Conclusion: making FAIR work

Facilitating data sharing and reuse may be a prerequisite to reap the benefits of new forms of data-driven research. At the same time, the scientific and normative challenges this raises will need to be addressed head-on. The FAIR principles are a powerful way of making true on the ideal of a more open science, which could stimulate researchers to take issues related to data stewardship and wider accessibility and reusability on board in an early stage. Their strength also rests in their simplicity and flexibility, providing common ground for developing shared agendas and courses of action in research data stewardship and the development of community-wide data and metadata standards. The FAIR principles thereby provide a necessary stimulus to a data-driven research culture for actually facilitating reuse of data in a transparent fashion. The articulation of standards for data, metadata and access conditions is a core principle in this regard.

At the same time, the FAIR guiding principles on their own are unlikely to lead to responsible forms of data sharing.
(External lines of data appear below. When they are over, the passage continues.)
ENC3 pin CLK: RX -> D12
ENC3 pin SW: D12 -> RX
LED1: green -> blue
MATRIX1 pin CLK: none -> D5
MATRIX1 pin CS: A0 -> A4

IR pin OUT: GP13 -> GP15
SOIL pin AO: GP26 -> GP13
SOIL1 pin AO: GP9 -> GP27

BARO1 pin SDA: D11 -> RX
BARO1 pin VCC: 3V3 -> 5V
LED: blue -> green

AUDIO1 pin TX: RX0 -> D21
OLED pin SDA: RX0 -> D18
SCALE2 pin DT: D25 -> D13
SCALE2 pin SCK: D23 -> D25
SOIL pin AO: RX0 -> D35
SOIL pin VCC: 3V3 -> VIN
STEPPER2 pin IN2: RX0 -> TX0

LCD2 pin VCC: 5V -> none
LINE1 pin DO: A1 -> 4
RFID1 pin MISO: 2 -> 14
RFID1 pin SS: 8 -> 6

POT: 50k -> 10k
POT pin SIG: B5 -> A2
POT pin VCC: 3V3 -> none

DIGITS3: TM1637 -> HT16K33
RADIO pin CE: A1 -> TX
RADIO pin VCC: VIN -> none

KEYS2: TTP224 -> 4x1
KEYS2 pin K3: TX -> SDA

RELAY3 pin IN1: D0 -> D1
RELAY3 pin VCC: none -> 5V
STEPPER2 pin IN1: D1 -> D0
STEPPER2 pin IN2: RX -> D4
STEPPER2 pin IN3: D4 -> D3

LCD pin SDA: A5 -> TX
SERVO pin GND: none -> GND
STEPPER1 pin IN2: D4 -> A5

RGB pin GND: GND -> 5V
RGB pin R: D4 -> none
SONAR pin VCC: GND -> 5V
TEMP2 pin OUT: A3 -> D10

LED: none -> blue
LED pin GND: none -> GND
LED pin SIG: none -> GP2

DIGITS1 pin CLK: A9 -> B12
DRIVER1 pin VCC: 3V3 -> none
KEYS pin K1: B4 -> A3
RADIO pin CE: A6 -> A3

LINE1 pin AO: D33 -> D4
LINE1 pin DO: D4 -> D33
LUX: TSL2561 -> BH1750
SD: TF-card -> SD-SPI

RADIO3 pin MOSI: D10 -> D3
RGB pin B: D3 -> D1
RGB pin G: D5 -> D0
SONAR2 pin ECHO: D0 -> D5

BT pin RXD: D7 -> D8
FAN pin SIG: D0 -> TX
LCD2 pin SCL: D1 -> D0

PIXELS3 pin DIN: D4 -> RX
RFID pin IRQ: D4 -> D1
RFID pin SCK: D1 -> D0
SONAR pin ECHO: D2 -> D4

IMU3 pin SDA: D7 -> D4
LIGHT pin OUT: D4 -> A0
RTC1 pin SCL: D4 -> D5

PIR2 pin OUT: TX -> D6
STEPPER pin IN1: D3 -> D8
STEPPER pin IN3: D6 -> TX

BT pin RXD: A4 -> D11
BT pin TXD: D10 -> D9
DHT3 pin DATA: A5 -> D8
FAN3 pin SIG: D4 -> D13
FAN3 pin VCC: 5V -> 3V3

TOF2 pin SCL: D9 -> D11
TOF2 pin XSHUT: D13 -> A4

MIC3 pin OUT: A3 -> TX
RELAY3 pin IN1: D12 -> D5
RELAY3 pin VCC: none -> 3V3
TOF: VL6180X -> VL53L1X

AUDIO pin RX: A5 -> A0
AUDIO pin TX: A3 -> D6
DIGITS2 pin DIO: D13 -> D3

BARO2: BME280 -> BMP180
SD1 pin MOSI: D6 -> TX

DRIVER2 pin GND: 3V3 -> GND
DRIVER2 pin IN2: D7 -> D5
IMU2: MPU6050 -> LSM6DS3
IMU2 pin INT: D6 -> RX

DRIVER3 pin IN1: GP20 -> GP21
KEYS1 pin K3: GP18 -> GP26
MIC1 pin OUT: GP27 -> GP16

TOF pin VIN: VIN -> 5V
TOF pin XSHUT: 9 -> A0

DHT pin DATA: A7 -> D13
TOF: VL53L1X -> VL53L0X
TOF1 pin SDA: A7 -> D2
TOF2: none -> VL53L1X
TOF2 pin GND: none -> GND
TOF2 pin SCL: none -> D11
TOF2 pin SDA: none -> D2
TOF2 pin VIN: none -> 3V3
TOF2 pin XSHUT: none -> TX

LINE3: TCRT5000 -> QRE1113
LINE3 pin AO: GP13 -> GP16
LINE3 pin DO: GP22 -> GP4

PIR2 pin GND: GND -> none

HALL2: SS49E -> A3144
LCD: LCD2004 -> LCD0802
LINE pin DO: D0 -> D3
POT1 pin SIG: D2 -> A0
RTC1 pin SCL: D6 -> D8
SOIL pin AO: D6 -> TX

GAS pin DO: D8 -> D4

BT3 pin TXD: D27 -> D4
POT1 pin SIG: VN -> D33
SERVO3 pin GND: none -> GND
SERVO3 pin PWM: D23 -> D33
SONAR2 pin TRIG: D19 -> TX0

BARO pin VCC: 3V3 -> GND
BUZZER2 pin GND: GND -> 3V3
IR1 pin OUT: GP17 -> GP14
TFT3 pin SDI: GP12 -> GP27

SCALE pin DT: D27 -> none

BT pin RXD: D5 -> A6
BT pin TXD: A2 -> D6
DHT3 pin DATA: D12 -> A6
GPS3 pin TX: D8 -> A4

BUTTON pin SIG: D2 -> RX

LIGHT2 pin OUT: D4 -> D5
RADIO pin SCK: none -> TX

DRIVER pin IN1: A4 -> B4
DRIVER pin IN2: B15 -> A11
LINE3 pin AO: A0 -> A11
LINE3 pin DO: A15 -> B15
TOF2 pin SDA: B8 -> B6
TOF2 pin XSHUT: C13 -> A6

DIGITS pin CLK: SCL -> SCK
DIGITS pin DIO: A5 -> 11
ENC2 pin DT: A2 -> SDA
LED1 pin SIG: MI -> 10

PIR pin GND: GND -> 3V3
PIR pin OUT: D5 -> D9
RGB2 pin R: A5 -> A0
Although they provide a much-needed step forward for furthering the cause of data stewardship, they do not provide a complete set of guiding principles for improving data-driven science. On top of problems related to insufficient or incomplete adherence, unqualified application of the FAIR guiding principles could create additional issues. The FAIR guiding principles will therefore need to be supplemented with other principles and applied responsibly, taking additional normative considerations into account. This is particularly relevant now that the FAIR principles are occasionally framed in research policy circles as the predominant means to realise and improve open and data-driven science more generally [3].

In order for FAIR data stewardship to actually lead to better data and better science, research communities as well as individual researchers and research groups will need to rise to the challenge. Human genomics, with its rich history of collaborative research and data sharing and advancing data stewardship, could be leading the charge for life sciences writ large—a position which however requires ongoing work.

The FAIR guiding principles constitute necessary, even if not sufficient, principles for responsible research data stewardship. By sketching out in clear terms the key dimensions to be addressed, the FAIR guiding principles for data stewardship could help move the practice of data sharing into a more advanced stage, provided that a number of additional conditions are met. Four strands of action stand out in this regard (Table 2): facilitating and organising for data sharing and reuse; remaining vigilant about all the design choices embodied in data; developing new modes for respecting participants’ rights; and coming up with robust measures for valuing data sharing which do not reproduce the problems related to current scientific reward systems. Addressing the issues connected to these areas while supplementing, supporting and enhancing the FAIR guiding principles points to a way forward for responsible data stewardship.